The protests had appeared to ease off on Saturday night, but were re-ignited by defiant comments by Erdogan on Sunday afternoon describing the protesters as "a few looters" driven on by the opposition Republican People's Party (CHP).

"Rather than try to calm the situation...some of Mr Erdogan's public statements about the protesters have added fuel to the fire," Robert O'Daly, Turkey Analyst at The Economist Intelligence Unit, said. "Mr Erdogan appears to have underestimated the mood in the country.

"The absence of an effective opposition in parliament during the ten years that the AKP and Mr Erdogan have been in power has reduced the constraints on government. As a result, Mr Erdogan and his government appear out of touch, going ahead with pieces of legislation or in this case an urban development project without much consultation."

The CHP said it was being used as a scapegoat for Erdogan's failure to read the public mood.

"The people on the street across Turkey are not exclusively from the CHP, but form all ideologies and all parties," senior CHP member Mehmet Akif Hamzacebi told Reuters. "What Erdogan has to do is not to blame CHP but draw the necessary lessons from what happened."

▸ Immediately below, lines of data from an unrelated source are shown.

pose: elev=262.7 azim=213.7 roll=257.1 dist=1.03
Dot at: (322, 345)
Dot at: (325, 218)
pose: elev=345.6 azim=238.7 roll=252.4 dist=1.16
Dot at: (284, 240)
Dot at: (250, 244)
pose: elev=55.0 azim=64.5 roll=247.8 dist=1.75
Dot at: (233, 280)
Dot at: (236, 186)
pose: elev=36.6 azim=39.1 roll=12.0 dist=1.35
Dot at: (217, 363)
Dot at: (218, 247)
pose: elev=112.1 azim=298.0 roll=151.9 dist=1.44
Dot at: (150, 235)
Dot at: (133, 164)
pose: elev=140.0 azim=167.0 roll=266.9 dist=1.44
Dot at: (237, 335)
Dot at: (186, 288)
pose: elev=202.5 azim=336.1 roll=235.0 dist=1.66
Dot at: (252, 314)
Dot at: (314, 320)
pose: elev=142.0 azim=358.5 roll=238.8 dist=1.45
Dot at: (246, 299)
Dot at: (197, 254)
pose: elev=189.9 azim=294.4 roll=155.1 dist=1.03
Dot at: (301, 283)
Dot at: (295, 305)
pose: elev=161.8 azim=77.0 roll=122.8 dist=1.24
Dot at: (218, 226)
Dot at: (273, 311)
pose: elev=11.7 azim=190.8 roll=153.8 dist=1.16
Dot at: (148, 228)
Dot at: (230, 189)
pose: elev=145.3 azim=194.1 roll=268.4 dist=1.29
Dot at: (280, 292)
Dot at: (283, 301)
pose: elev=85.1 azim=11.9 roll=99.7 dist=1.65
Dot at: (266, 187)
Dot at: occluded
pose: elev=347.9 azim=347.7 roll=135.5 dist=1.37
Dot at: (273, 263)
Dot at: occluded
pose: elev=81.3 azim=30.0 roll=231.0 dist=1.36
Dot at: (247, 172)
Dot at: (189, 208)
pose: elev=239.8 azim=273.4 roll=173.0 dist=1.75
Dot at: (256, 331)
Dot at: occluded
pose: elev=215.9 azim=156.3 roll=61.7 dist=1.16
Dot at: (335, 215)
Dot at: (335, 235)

Erdogan has given no indication he is preparing any concessions. Certainly, with his strong support, especially in the heartland of Anatolia, he seems for now safe in his post.

He said plans would go ahead to re-make Taksim Square, long a rallying point for demonstrations, including construction of a new mosque and the rebuilding of a replica Ottoman-era barracks.

Protests have involved a broad spectrum in dozens of cities, from students to professionals, trade unionists, Kurdish activists and hardline secularists who see Erdogan seeking to overthrow the secularist state set up by Mustafa Kemal Ataturk in 1923 in the ruins of the Ottoman Empire.

Since taking office, Erdogan has dramatically cut back the power of the army, which ousted four governments in the second half of the 20th century and which hanged and jailed many, including a prime minister. In 1997 Turkey's first Islamist government was eased from office by the military.

Hundreds of officers, including senior generals, have been jailed in the last year over an alleged coup plot against Erdogan and his AK Party. Journalists, artists and businessmen have also been locked up.

Erdogan remains far and away the most popular politician, and pointed to his electoral mandate, won since 2002 on the virtual ruin of traditional parties mired in corruption and mismanagement scandals.

"The fact the AK Party has increased its votes at three elections in a row and has successfully won two referendums, shows how the people of this nation have embraced the AK Party," he said.

Turkey remains in many ways a country divided into a more conservative religious heartland and a liberal elite wary of religious inroads. They view with particular suspicion Erdogan's moves to end restrictions on the Islamic headscarf, increase restrictions on alcohol and his enthusiastic advocacy of a huge new mosque to be built on the banks of the Bosphorus.